▸ Document

■ ■ ■ ■ ■

# So what is the minimum rate per mile that an ant would need to continue to hustle?



## JeanOcelot0 (Dec 30, 2020)

After reading the wonderful articles that Yours Truly had recently posted about Uber , I have come to the conclusion that going forward, rideshare will need to be renumerative enough from the pax-pay alone for ants to continue to be motivated enough to hustle, and U/L investors have had it with burning cash. I think that the overhead that U/L charge will eventually drop since if the premium is too fat, someone else can come into the marketplace to be the "business facilitator".

In any case, the question here is how much per mile would an ant need (presume a place with a normal COL). I'm thinking that the typical ant would be happy hustling for a net $20/hr, and so if the average speed of a ride is 30 mph, then that would mean 1.5 mi/$, or $0.66/mi. Add in the standard $0.54/hr actual cost for supplying ride, and that would be a total of $1.20/mi.

Or am I underestimating the desperation of the typical ant here to only hustle at a net $20/hr?


----------



## Atavar (Aug 11, 2018)

I suspect there are ants out there who would happily drive for tips only.


----------



## Trafficat (Dec 19, 2016)

My motivation to drive varies day in and day out.

Per mile and per minute pay don't seem to matter too much because unless driving at base rates most of the pay is in promotions or surge.

When there is no surge I sometimes do a handful of rides out of boredom, but usually no more than a few. If rides are truly back to back, I might go for a while longer, if I'm having fun. This generally means no big events with slow awful traffic and no rush hour traffic, and I'm just in the mood to drive. Or if I haven't made my Uber Pro points for Gold I might grind out some points during triple point hours.

When there is $5 sticky surge on each ride, I'll probably continue driving in hopes of seeing a $10+ surge soon, but if they aren't coming I'll often get bored and stop.

When there is a $10-15 sticky surge on each ride I'll probably drive any time I can but I won't lose sleep over it.

If there is a $20+ sticky surge on rides I might use stimulants to keep myself awake.


----------



## #1husler (Aug 22, 2017)

Atavar said:


> I suspect there are ants out there who would happily drive for tips only.


Some ants on this forum have reported returning tips…


----------



## dapperstache (Apr 18, 2021)

Report


#1husler said:


> Some ants on this forum have reported returning tips…


Ants? Or Idiots?


----------



## dapperstache (Apr 18, 2021)

In all honesty, between reading on forums and reddit, there's a lot of drivers that actually pay to drive. They may not realize it, but they are.


----------



## BestInDaWest (Apr 8, 2021)

only reason i drive is if i get hammered at the casino lol


----------



## #1husler (Aug 22, 2017)

■ ■ ■ ■ ■

▸ Given problem 1
Reproduce word for word the classification lines in every one of the entries below, leaving the pictures out.

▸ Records
■ ■ ■ ■ ■

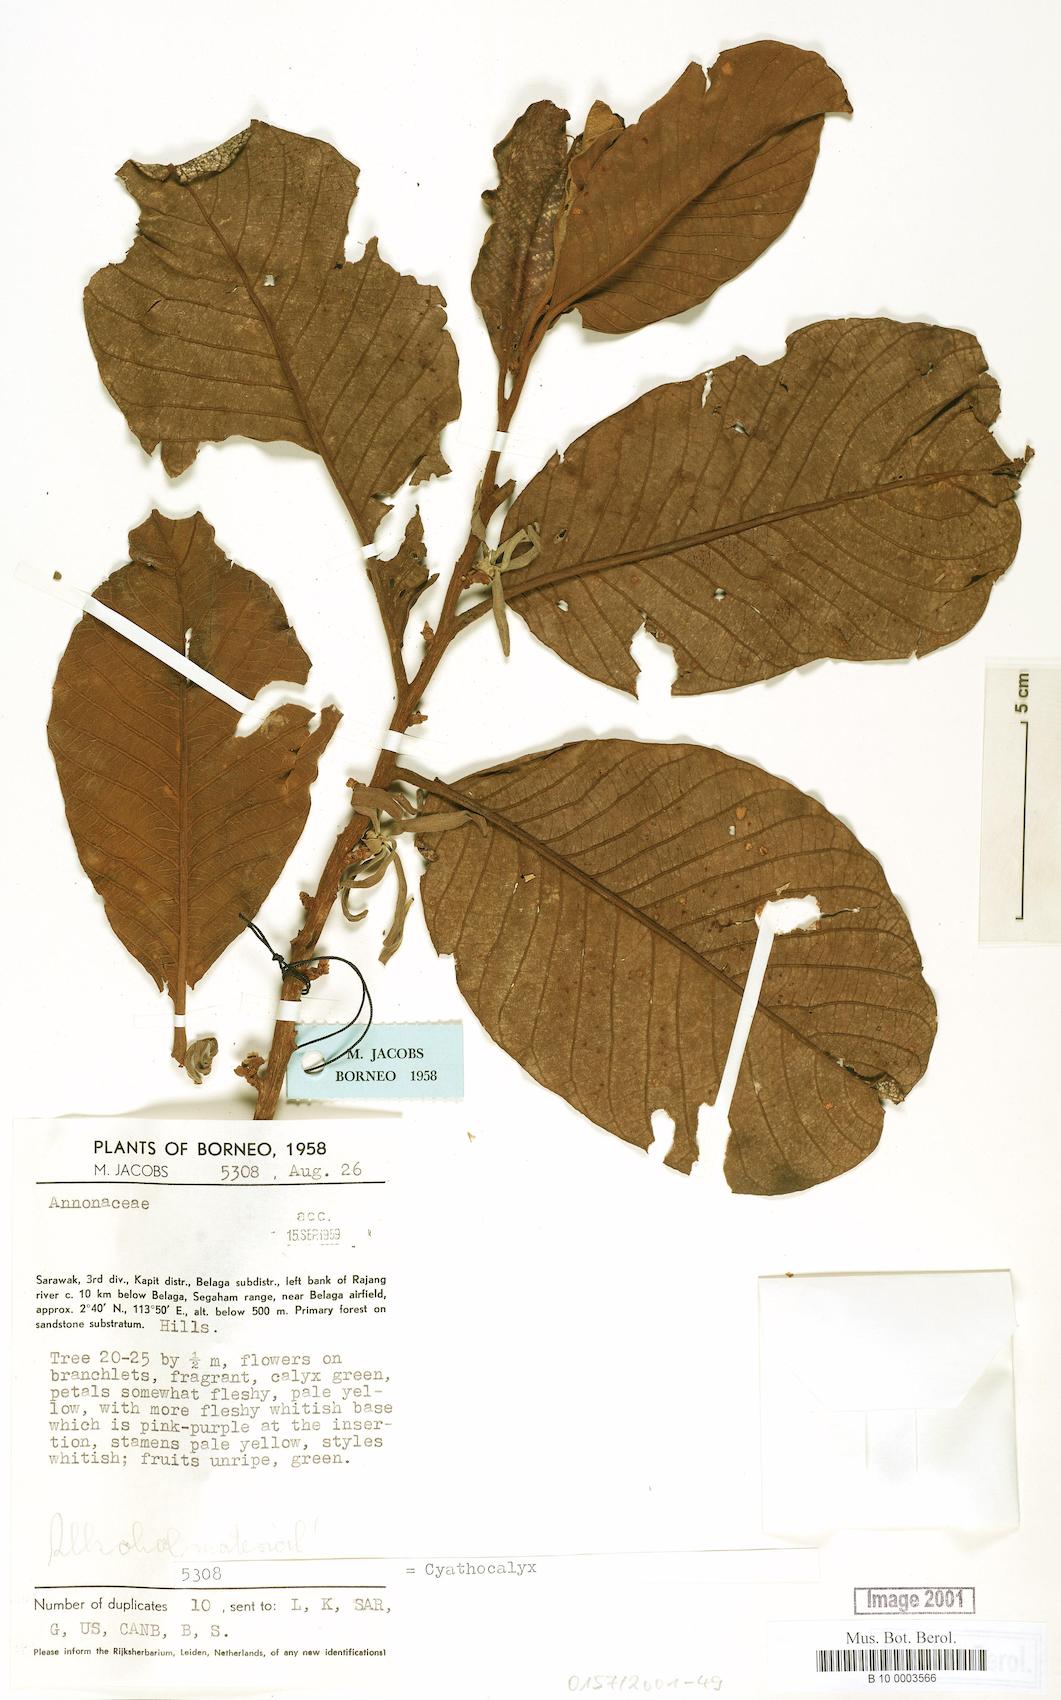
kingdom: Plantae
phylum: Tracheophyta
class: Magnoliopsida
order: Magnoliales
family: Annonaceae
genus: Cyathocalyx
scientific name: Cyathocalyx
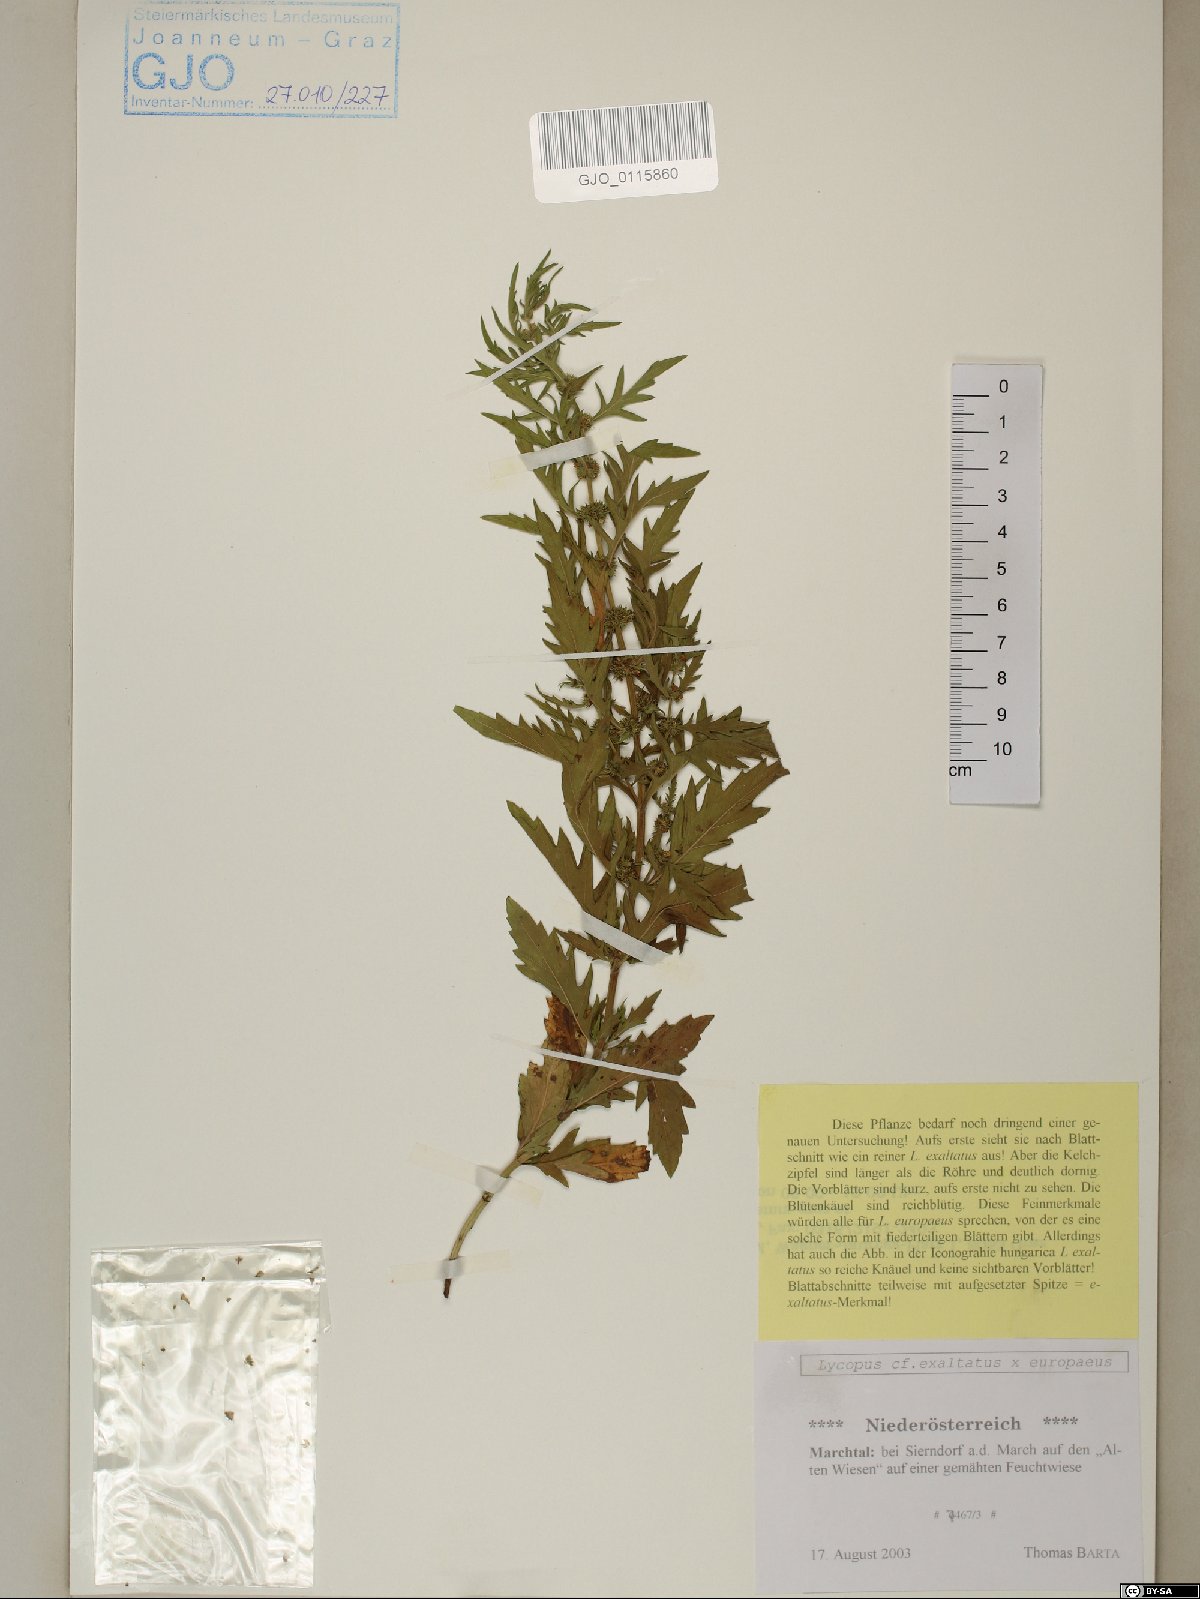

■ ■ ■ ■ ■

▸ Given problem 2
In the forum thread on rideshare pay:
(a) For what net hourly pay does JeanOcelot0 think the typical ant would be happy hustling?
(b) At what sticky surge per ride does Trafficat say stimulants might come into use?
(c) What does BestInDaWest give as the only reason to drive?

▸ Written answer 1
kingdom: Plantae
phylum: Tracheophyta
class: Magnoliopsida
order: Magnoliales
family: Annonaceae
genus: Cyathocalyx
scientific name: Cyathocalyx

▸ Written answer 2
(a) A net $20/hr.
(b) A $20+ sticky surge.
(c) Getting hammered at the casino.